The key challenge facing the OCD scientific community is lack of funding. Mental health research is severely underfunded generally, and OCD research is the least funded of all the mental disorders. A mental health charity called MQ showed that on average only 89 pence is spent per year on OCD research for each OCD patient in the UK. That’s unacceptable and that’s why we set up Orchard OCD.
O: You are also the co-founder and chair of Findacure, an organisation that carries out research into fundamental diseases and raises awareness about them. Could you tell us more about the fundamental diseases and their importance into understanding common diseases?
N.S.: Both my children have an ultra rare genetic disease called Alkaptonuria (AKU, or Black Bone Disease). We have been working with the University of Liverpool over the past 15 years to study this disease. Our research into AKU – which is a musculoskeletal disease – has led to major breakthroughs in the understanding of osteoarthritis, which is a common disease (you can read more about this here: https://academic.oup.com/rheumatology/article/55/7/1151/1744464). This is why we say that many rare diseases are ‘fundamental diseases’ because they are fundamental to understanding human biology and common diseases.

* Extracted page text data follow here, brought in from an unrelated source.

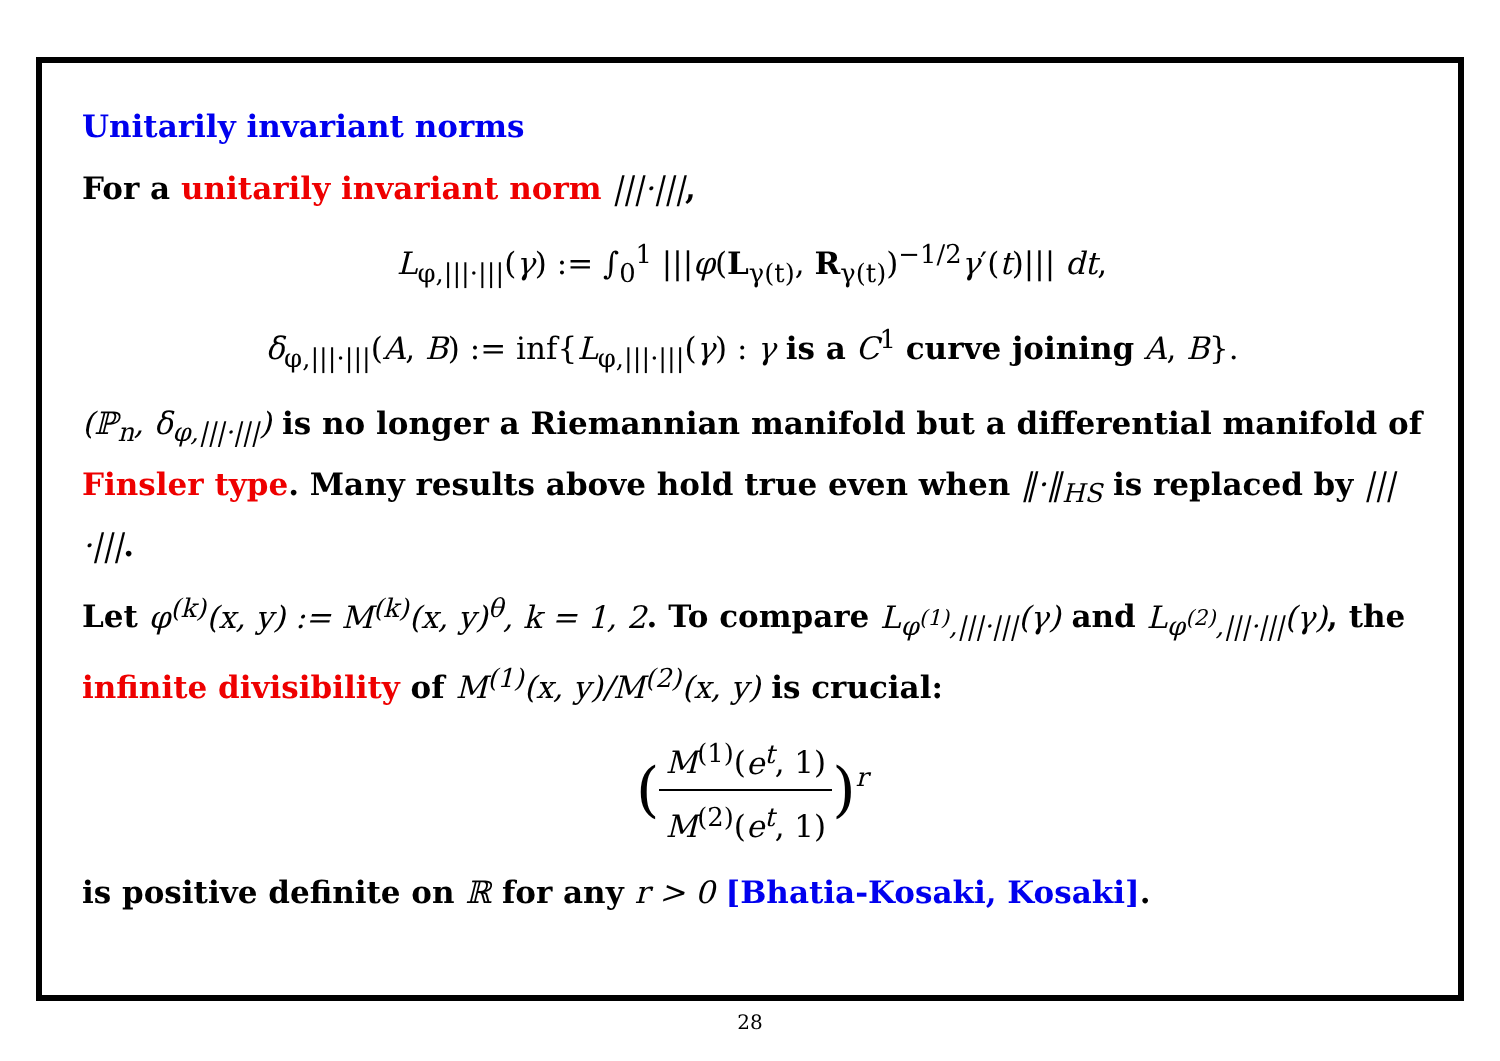Unitarily invariant norms
For a unitarily invariant norm |||·|||,
L<sub>φ,|||·|||</sub>(γ) := ∫<sub>0</sub><sup>1</sup> |||φ(L<sub>γ(t)</sub>, R<sub>γ(t)</sub>)<sup>−1/2</sup>γ′(t)||| dt,
δ<sub>φ,|||·|||</sub>(A, B) := inf{L<sub>φ,|||·|||</sub>(γ) : γ is a C<sup>1</sup> curve joining A, B}.
(ℙ<sub>n</sub>, δ<sub>φ,|||·|||</sub>) is no longer a Riemannian manifold but a differential manifold of Finsler type. Many results above hold true even when ‖·‖<sub>HS</sub> is replaced by |||·|||.
Let φ<sup>(k)</sup>(x, y) := M<sup>(k)</sup>(x, y)<sup>θ</sup>, k = 1, 2. To compare L<sub>φ<sup>(1)</sup>,|||·|||</sub>(γ) and L<sub>φ<sup>(2)</sup>,|||·|||</sub>(γ), the infinite divisibility of M<sup>(1)</sup>(x, y)/M<sup>(2)</sup>(x, y) is crucial:
(M<sup>(1)</sup>(e<sup>t</sup>, 1) M<sup>(2)</sup>(e<sup>t</sup>, 1))<sup>r</sup>
is positive definite on ℝ for any r > 0 [Bhatia-Kosaki, Kosaki].
28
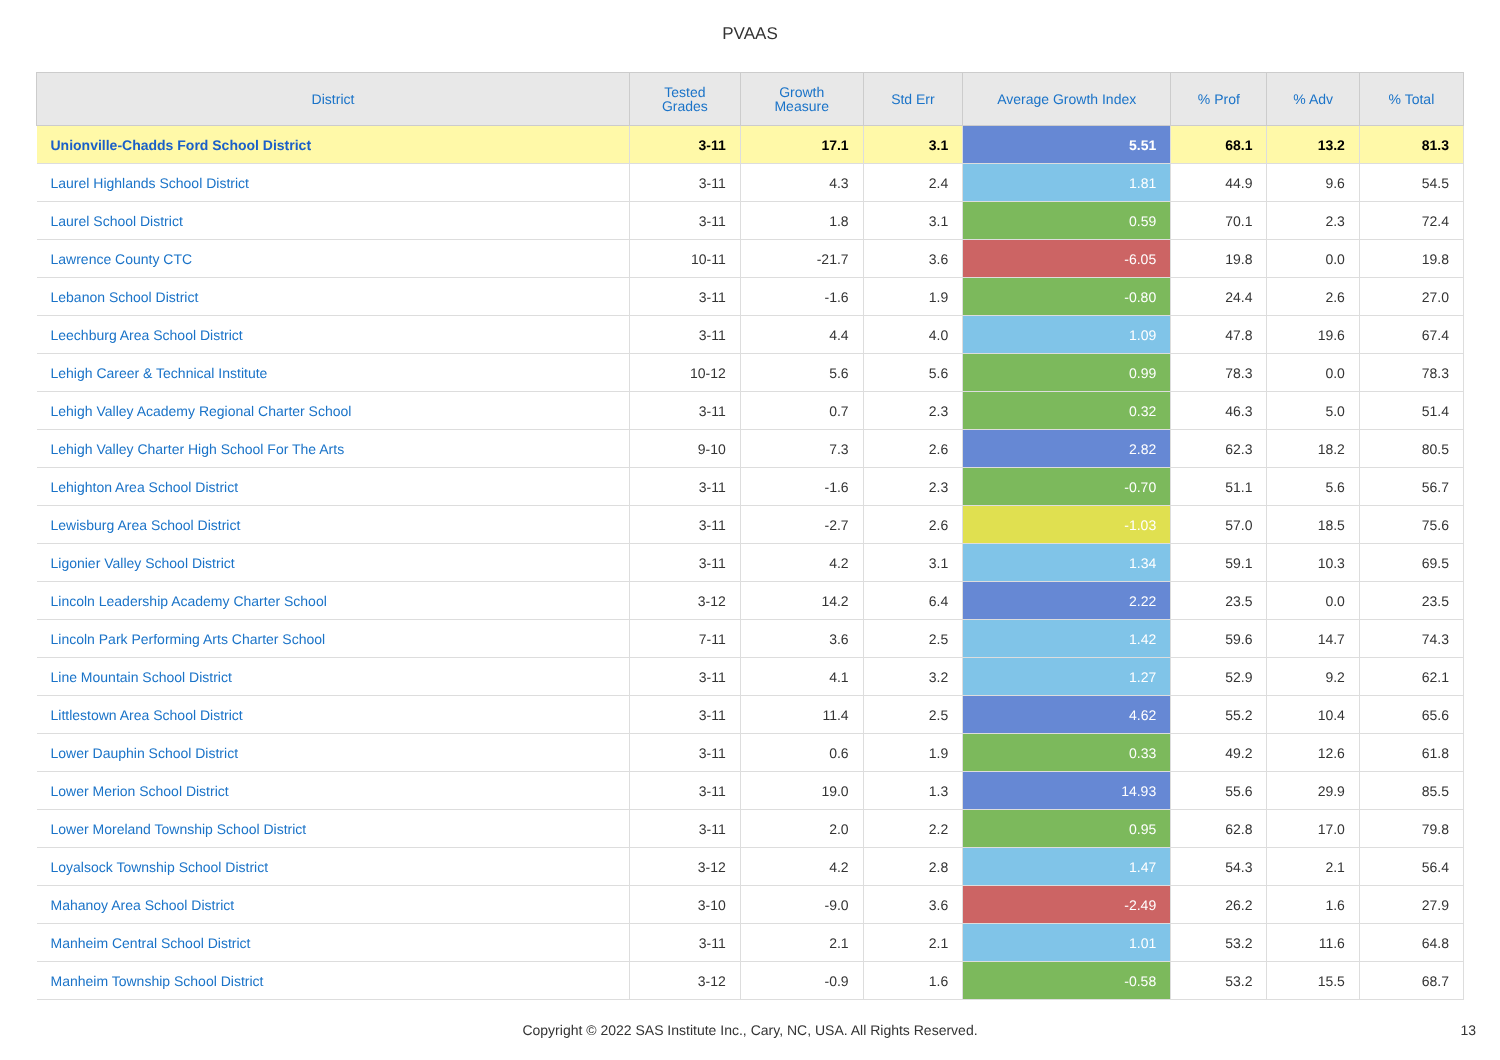PVAAS
| District | Tested Grades | Growth Measure | Std Err | Average Growth Index | % Prof | % Adv | % Total |
| --- | --- | --- | --- | --- | --- | --- | --- |
| Unionville-Chadds Ford School District | 3-11 | 17.1 | 3.1 | 5.51 | 68.1 | 13.2 | 81.3 |
| Laurel Highlands School District | 3-11 | 4.3 | 2.4 | 1.81 | 44.9 | 9.6 | 54.5 |
| Laurel School District | 3-11 | 1.8 | 3.1 | 0.59 | 70.1 | 2.3 | 72.4 |
| Lawrence County CTC | 10-11 | -21.7 | 3.6 | -6.05 | 19.8 | 0.0 | 19.8 |
| Lebanon School District | 3-11 | -1.6 | 1.9 | -0.80 | 24.4 | 2.6 | 27.0 |
| Leechburg Area School District | 3-11 | 4.4 | 4.0 | 1.09 | 47.8 | 19.6 | 67.4 |
| Lehigh Career & Technical Institute | 10-12 | 5.6 | 5.6 | 0.99 | 78.3 | 0.0 | 78.3 |
| Lehigh Valley Academy Regional Charter School | 3-11 | 0.7 | 2.3 | 0.32 | 46.3 | 5.0 | 51.4 |
| Lehigh Valley Charter High School For The Arts | 9-10 | 7.3 | 2.6 | 2.82 | 62.3 | 18.2 | 80.5 |
| Lehighton Area School District | 3-11 | -1.6 | 2.3 | -0.70 | 51.1 | 5.6 | 56.7 |
| Lewisburg Area School District | 3-11 | -2.7 | 2.6 | -1.03 | 57.0 | 18.5 | 75.6 |
| Ligonier Valley School District | 3-11 | 4.2 | 3.1 | 1.34 | 59.1 | 10.3 | 69.5 |
| Lincoln Leadership Academy Charter School | 3-12 | 14.2 | 6.4 | 2.22 | 23.5 | 0.0 | 23.5 |
| Lincoln Park Performing Arts Charter School | 7-11 | 3.6 | 2.5 | 1.42 | 59.6 | 14.7 | 74.3 |
| Line Mountain School District | 3-11 | 4.1 | 3.2 | 1.27 | 52.9 | 9.2 | 62.1 |
| Littlestown Area School District | 3-11 | 11.4 | 2.5 | 4.62 | 55.2 | 10.4 | 65.6 |
| Lower Dauphin School District | 3-11 | 0.6 | 1.9 | 0.33 | 49.2 | 12.6 | 61.8 |
| Lower Merion School District | 3-11 | 19.0 | 1.3 | 14.93 | 55.6 | 29.9 | 85.5 |
| Lower Moreland Township School District | 3-11 | 2.0 | 2.2 | 0.95 | 62.8 | 17.0 | 79.8 |
| Loyalsock Township School District | 3-12 | 4.2 | 2.8 | 1.47 | 54.3 | 2.1 | 56.4 |
| Mahanoy Area School District | 3-10 | -9.0 | 3.6 | -2.49 | 26.2 | 1.6 | 27.9 |
| Manheim Central School District | 3-11 | 2.1 | 2.1 | 1.01 | 53.2 | 11.6 | 64.8 |
| Manheim Township School District | 3-12 | -0.9 | 1.6 | -0.58 | 53.2 | 15.5 | 68.7 |
Copyright © 2022 SAS Institute Inc., Cary, NC, USA. All Rights Reserved. 13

This has been known for centuries. William Harvey, the founder of modern medicine, wrote in 1657 that “nature is nowhere accustomed more openly to display her secret mysteries than in cases where she shows traces of her workings apart from the beaten path; nor is there any better way to advance the proper practice of medicine than to give our minds to the discovery of the usual law of nature, by the careful investigation of cases of rarer forms of disease.” (Willis R. The works of William Harvey, M. D..1847;616-617.)
O: You are the Board Chair and CEO of The AKU Society. AKU was the first genetic disease ever identified, in 1901, but there still is no cure. What is the latest in research for a treatment?
This is ground-breaking, yet our work is not over. We are now focusing on developing a gene therapy for AKU, which would be an ultimate cure. This is still quite far away, but our team at the University of Liverpool under Prof George Bou-Gharios and Prof Jim Gallagher have already put together a solid programme of work with initial funding coming in soon.